Bronze Age tomb sheds light on ancient medical care
Editor’s Note: This blog article contains images of human skeletal remains.
While archaeology is not brain surgery, sometimes it can find evidence for it in the ancient past. This was the case for the archaeologists at Tel Megiddo who uncovered a 3,500-year-old burial containing the remains of two brothers, one of whom underwent a surgical procedure known as trephination where part of the skull is removed. As discussed in the journal Plos One, the brothers showed signs of various severe medical conditions, yet had received medical care that extended their lives far beyond what would be expected.
Roughly 3,500 years ago, a small pit was opened in the floor of a wealthy home in Canaanite Megiddo and the body of a man (who was between 21 and 46 years old when he died) was placed inside. This was not the first burial in the pit, however, as only a few years earlier the man’s younger brother—who was possibly a teenager when he died—was buried in the same place. The home’s subfloor burial—a common Canaanite funerary tradition—included rich grave goods that conveyed the family’s elite status and its care for a deceased loved one.
The archaeologists were not surprised to uncover the burial, as other subfloor burials had already been found beneath the building. What did surprise them, however, was the condition of the skeletal remains. DNA analysis of the bones revealed that the two men were brothers, and both showed signs of genetic defects and systemic infectious diseases. Most surprising, however, were the marks of trephination identified on the skull of the older brother, a rare and dangerous procedure in the ancient world. Only a few dozen cases of trephination have been identified in the ancient Near East, with this example being one of the oldest. According to the excavators, this trephination procedure was likely intended to relieve or treat the patient’s illness.

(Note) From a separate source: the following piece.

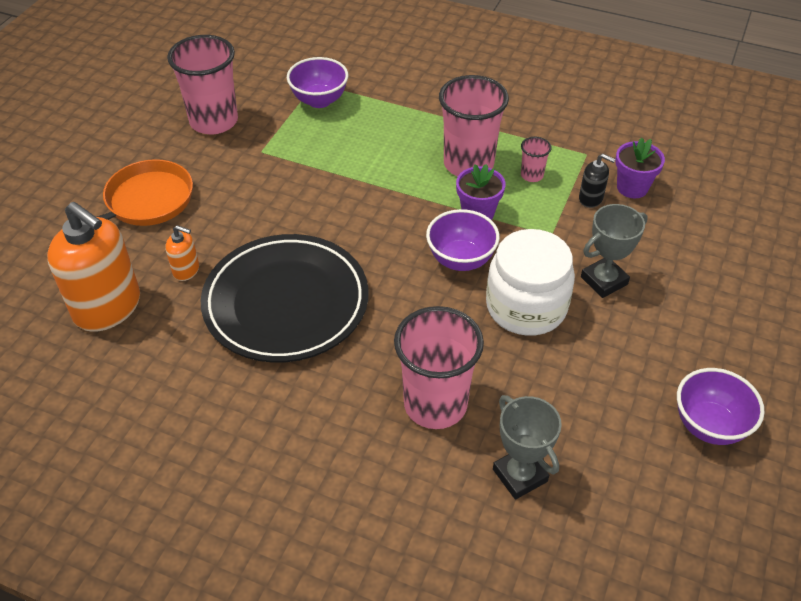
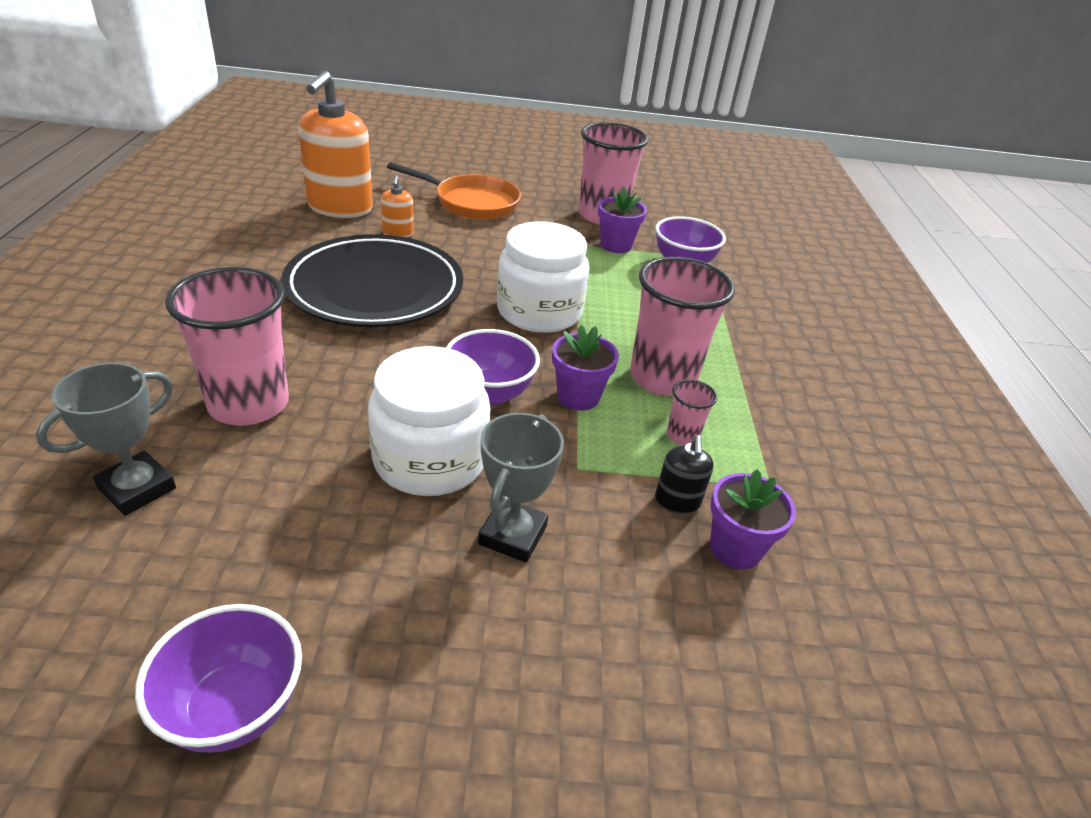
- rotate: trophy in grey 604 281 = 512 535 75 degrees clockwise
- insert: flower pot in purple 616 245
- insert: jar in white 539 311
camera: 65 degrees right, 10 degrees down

The tomb, dated to the Late Bronze Age I (c. 1550–1450 BCE), was located beneath an elite residence, possibly the home of a royal official. A century earlier, another tomb had been dug below the floor of the home, which contained at least 17 individuals, as well as gold, silver, and bronze jewelry, ceramic vessels, and decorative bone inlays. The tomb of the brothers was much smaller and found only a few feet away from the earlier burial.
The brothers’ illnesses were apparently long-lasting, as evidenced by the extensive damage found in their bones in the form of lesions and porosity. Although it is not certain what caused these issues, one explanation is leprosy, which can remain active for decades and is known to spread within families and especially to adolescent males.
It may also be the case that the brothers’ shared genetic defects predisposed them to additional illnesses. In both men, genetic defects were seen in dental issues, such as extra teeth, while the older brother also had an unusual facial structure and a persistent metopic suture, a condition in which the skull’s front bones do not fully fuse. Based on these conditions, the archaeologists hypothesize that both brothers suffered from developmental problems and perhaps a genetic bone disease, such as cleidocranial dysplasia. Both brothers also showed signs of anemia, which can also hamper growth.
Whatever their conditions, the brothers lived long enough for them to leave extensive marks on their physiology. This was at least partially due to their social class, as individuals from lower classes could not afford the care needed to extend life. This is evidenced by the higher percentage of wealthy individuals with signs of long-endured diseases compared to those from lower classes. As Rachel Kalisher, the primary author of the study, told The Times of Israel, “These brothers were elite, they were part of the most wealthy class living at Megiddo, which was itself quite a wealthy city. They weren’t part of the average population, and that’s what we believe allowed them to survive as long as they did with the illness that they had.”
Trephination was likely performed on the older brother to alleviate some of these conditions. The procedure was carried out by removing a section of the scalp, then making grooves into the bone along the surgical area to cut it away from the rest of the skull. In this case, the hole in the skull measured about 1 by 1 inch. These pieces of bone were then removed from the head all at once. This procedure would have served to alleviate pressure on the brain caused by head trauma, although curative cases are also known.
Given the skill and precision needed for such a procedure, the trephination must have been carried out by a highly trained practitioner. This further demonstrates the great wealth of the family and their ability to access such medical care. Unfortunately, the surgery was not successful. Examining the bones surrounding the surgical area, no signs of regrowth were found, suggesting the brother died immediately or soon after the procedure.